[Using the information]
• a. In the passage on cognitive biases, what name is given to our tendency to entertain only information that confirms our predispositions?
• b. Extend the passage on cognitive biases, picking up after its final sentence.

[Text segment]
_ _ _ _ _
When we create an impression about who you are and what you stand for, we are unlikely to take the time and spend the energy to find any evidence to the contrary. That would prove us wrong. No one likes to be wrong. We are wont to find evidence of the accuracy of our impression. This is why you would be well advised to ensure that our first experience of you is impeccable. You want us knowing you and anything related to you in this way and you want us continually finding reasons why we are right about that. When we do this, we are more likely to forgive you when you’re less than we expect. This is called Confirmation Bias – our tendency to entertain only information that confirms our predispositions.
“Better safe than sorry”, we are told. No one could have explained this better than the disinfectant company in the local television commercial. There is the Cautious Mum who must clean the playground and needs to think twice about letting her child do any gardening. We are then treated to the mum who will literally lock her child indoors to avoid any contact with dirt. She even draws the curtains for good measure!
The television commercial is hilarious especially because we all know those mothers and their clean but utterly miserable children. This is called Zero Risk Bias. We love certainty so much so that even when it is unproductive, we still hold the notion that to avoid the possibility of harm or loss, we must entirely eliminate risk from our lives. Why would we confine ourselves to such mundane lives when there are endless possibilities to truly live fully available?
_ _ _ _ _
[Data for analysis]
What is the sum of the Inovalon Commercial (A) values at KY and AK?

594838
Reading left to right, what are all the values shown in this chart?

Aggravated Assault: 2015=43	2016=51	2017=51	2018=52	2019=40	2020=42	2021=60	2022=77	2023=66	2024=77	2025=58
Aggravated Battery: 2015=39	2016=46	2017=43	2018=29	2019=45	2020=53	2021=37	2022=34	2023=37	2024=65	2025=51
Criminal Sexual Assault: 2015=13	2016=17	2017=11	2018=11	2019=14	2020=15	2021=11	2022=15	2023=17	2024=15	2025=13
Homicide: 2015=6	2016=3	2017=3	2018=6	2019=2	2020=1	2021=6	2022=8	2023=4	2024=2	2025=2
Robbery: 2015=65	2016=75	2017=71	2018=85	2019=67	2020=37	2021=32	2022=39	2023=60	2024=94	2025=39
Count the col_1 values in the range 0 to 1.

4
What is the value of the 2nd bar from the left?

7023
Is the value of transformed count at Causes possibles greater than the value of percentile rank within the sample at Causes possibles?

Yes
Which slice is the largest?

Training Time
_ _ _ _ _
[Answers to the problems]
• a. Confirmation Bias

• b.
“Where do you come from?”. No, the correct answer is not “Nairobi”. There is no tribe in this country that isn’t the butt of Churchill’s jokes. When asked where you come from, it is because a person is more comfortable dealing with you after placing you in a box of what is familiar to him/her. This is called stereotyping – our expectation of qualities or peculiarities in certain groups unfortunately without any information about the particular person. These stereotypes can be way off base, leading to some pretty embarrassing situations.
Have you seen children and some grown-ups covering their faces when watching a horror movie? Research shows that investment brokers check fund performances less frequently during tough economic times – they expect drops in the portfolios and would rather avoid seeing these until they really must. Doctors who have had the misfortune of losing patient lives especially during theatre procedures have it the hardest on this.
Getting relatives to listen to the sad news is no mean feat. Most will usually have deciphered the news from the doctor’s disposition and immediately cover their ears or walk away before the words are vocalised. This is called the Ostrich Effect – our almost automatic internal decision to ignore dangerous or negative information by burying our heads in the sand. We do this even when faced with day-to-day hardships in our lives causing us to delay remedial action until it is unfortunately too late.
There are those of us to whom nothing just happens. No, it is not because we have a deep understanding of Cause and Effect. It is because we know that the evil eye, hand and all related limbs exist. We are even more clear that our enemies are out to finish us. This is called Clustering Illusion – our tendency to connect random dots and even find patterns in totally unrelated events.
We also fail to recognise this as a bias towards witchcraft and evil spirits. This in itself is called Blind-spot Bias – failure to recognise our own cognitive biases that keep us largely unproductive.